Monday, April 12, 2010

More Bad News for Those who Want the News

Steven Musil filed his Digital Media report on Google CEO Eric Schmidt's keynote address to the annual conference of the American Society of News Editors on the CNET News Web site last night, and as I write this his article has fielded five comments. The one that interests me the most came from MaggieRed about four hours ago. I do not know whether Maggie's handle reflects an underlying Marxian philosophy, but her comment certainly slants in that philosophical direction. It is both brief and cautionary:

You people better open your eye's to this guy. He is more about controlling what you read.
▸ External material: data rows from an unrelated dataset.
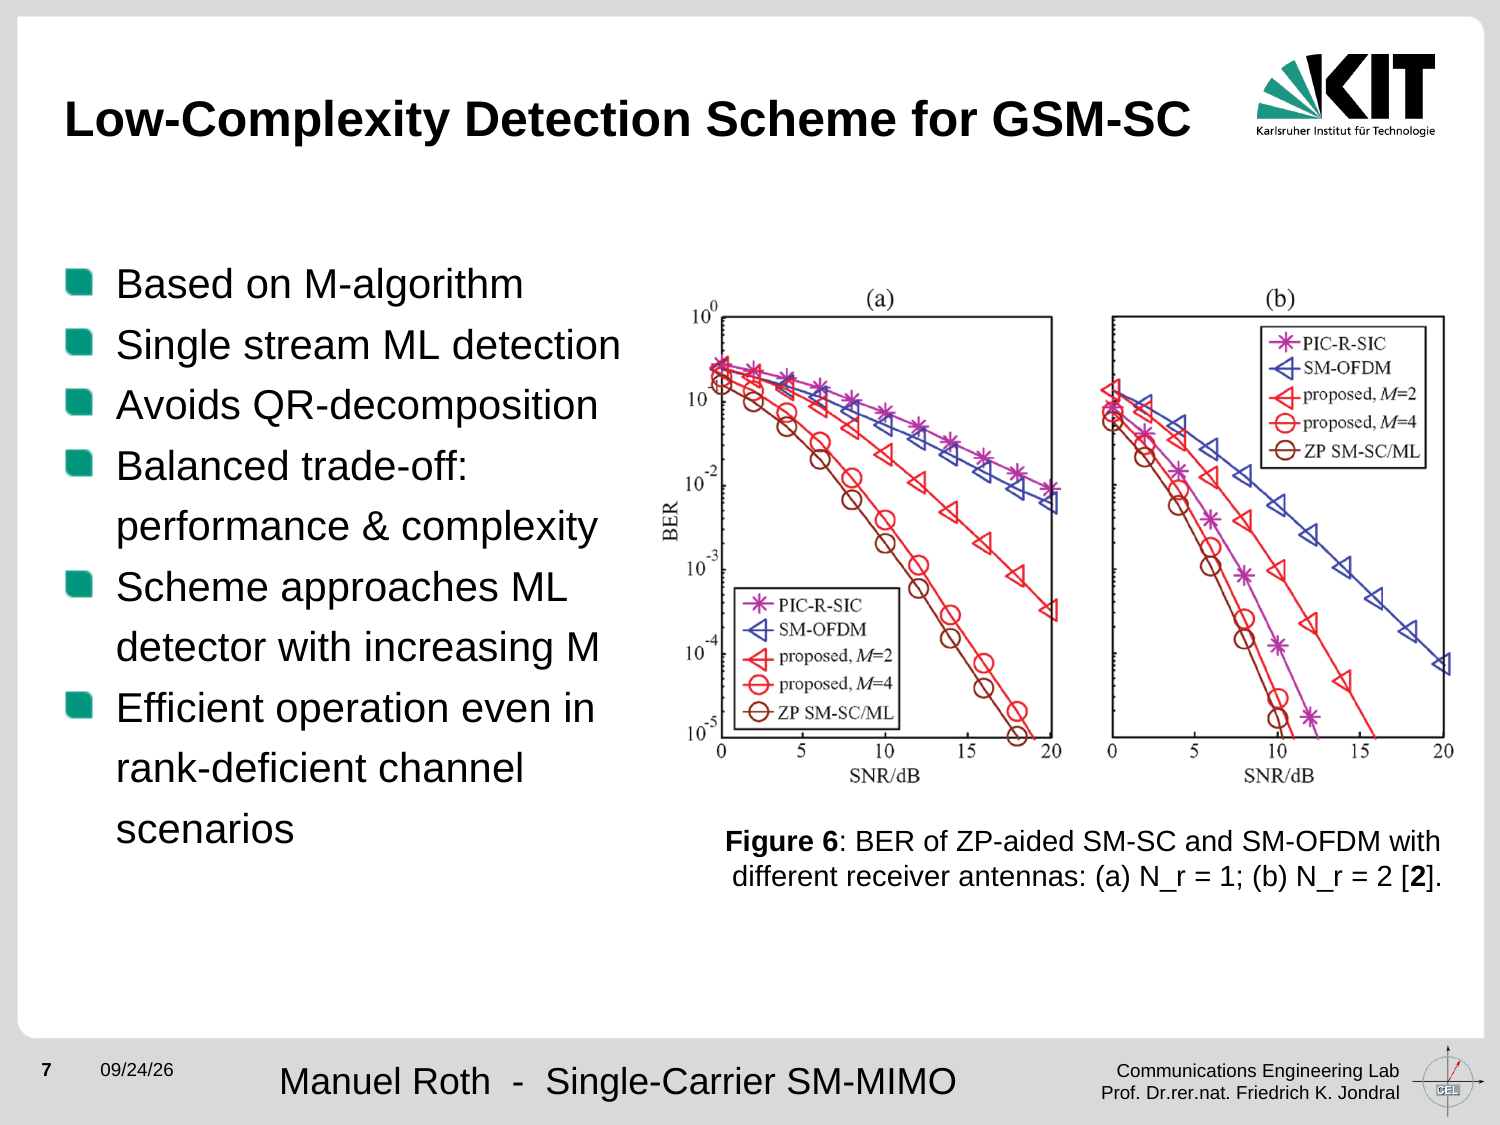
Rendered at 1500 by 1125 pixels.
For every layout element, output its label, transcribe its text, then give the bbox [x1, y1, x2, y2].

title Low-Complexity Detection Scheme for GSM-SC [64, 54, 1198, 147]
list Based on M-algorithm Single stream ML detection Avoids QR-decomposition Balanced trade-off: performance & complexity Scheme approaches ML detector with increasing M Efficient operation even in rank-deficient channel scenarios [64, 196, 1436, 1000]
picture [0, 0, 1500, 1125]
text_box Figure 6: BER of ZP-aided SM-SC and SM-OFDM with different receiver antennas: (a) N_r = 1; (b) N_r = 2 [2]. [675, 815, 1500, 901]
Hear me now believe me later.

I call attention to this comment not for any new insights it offers but for the way in which it echoes a theme that has already been established. I refer to the Google Book Search effort and the opinions on this project that Robert Darnton has published in The New York Review. Specifically, Darnton sees Google Book Search as a project that can ultimately reinvent our whole notion of what a public library can be; and, for this reason, he feels it is dangerous for such a project to remain in the hands of a single private enterprise. I am not sure how many supporters Darnton has, but he has at least one powerful one. Unfortunately, that supporter is French President Nicolas Sarkozy; and he can only exercise power over the future of the public library system in France. Now, while I appreciate that, at least in out country, newspapers, unlike public libraries, have always been part of the private sector, I continue to hold to what I have called "the old-fashioned idea of the newspaper as a public trust." It is from this point of view that I would like to examine the key remark that Schmidt made and Musil cited:

We have a business model problem; we don't have a news problem. We're all in this together.

Let me begin with the most obvious flaw in the rhetorical gesture of that second sentence. Schmidt was addressing a conference of news editors. I do not think you will find many editors, particularly for large newspapers that serve large cities, whose job description includes responsibility for business models. Editors worry about what readers read, making sure that it is based on sound logic (and thus safe from accusations of libel, among other concerns) and realized through text that is both coherent and compelling. In a newspaper setting managing editors also worry about identifying specific writing tasks and assigning them to members of their staff. All this has to be done on a tight schedule to make sure that one newspaper's worth of stories has been compiled in time to "go to press."

The reason I suggested that Maggie's comment reflected Marxian philosophy is that she appreciates the distinction between those who do the business of a newspaper and those who run (i.e. control) that business. Editors are responsible for the doing, but control resides in the offices of publishers and owners. Furthermore, if the newspaper is a publicly traded company, then those latter individuals must recognize that some level of control also lies with the shareholders. It is at this level, remote from the activities in any editor's office, that decisions about business models are made and evaluated.

There was also an anonymous comment that asserted:

Schmidt never had an original thought in his life.

I do not know Schmidt's biographical history, but there is nothing original in his position in this case. Indeed, the best advocate for that position is probably David Simon, who made the same point last May in testimony before the Senate Committee of Commerce, Science, and Transportation's Subcommittee on Communications, Technology, and the Internet. However, Simon was talking about economic models on behalf of the reporters and editors of professional journalism, rather than to them. Also, as I wrote in my analysis of his testimony, he was setting his sights higher that those activities in the editor's office:

Simon began with a call for a new economic model. What is important, however, is that he was less concerned with whether or not newspapers, as we currently know them, remain in business. The greater concern is with whether the profession of journalism itself will die along with those newspapers, and this is precisely the concern that [Google's Marissa] Mayer managed to deftly ignore in her own testimony. For all that she tried to talk about opportunities for the future of journalism, she could not confront the challenge that Web search is so superficial that it can only undermine journalism as a professional practice.

This is where Maggie's alarm sounds loudest. Those whom Schmidt addressed were more concerned with whether or not (or probably when) they would be losing the jobs they had worked hard to achieve. This was not about whether or not any specific newspaper would go out of business in the interest of a new business model. It was about an entire community of highly skilled workers faced with the prospect of no opportunities in which to exercise their skills. Ultimately, Schmidt had nothing to say to that community; and I suspect that a pretty heavy cloud of depression will hang over the rest of their conference.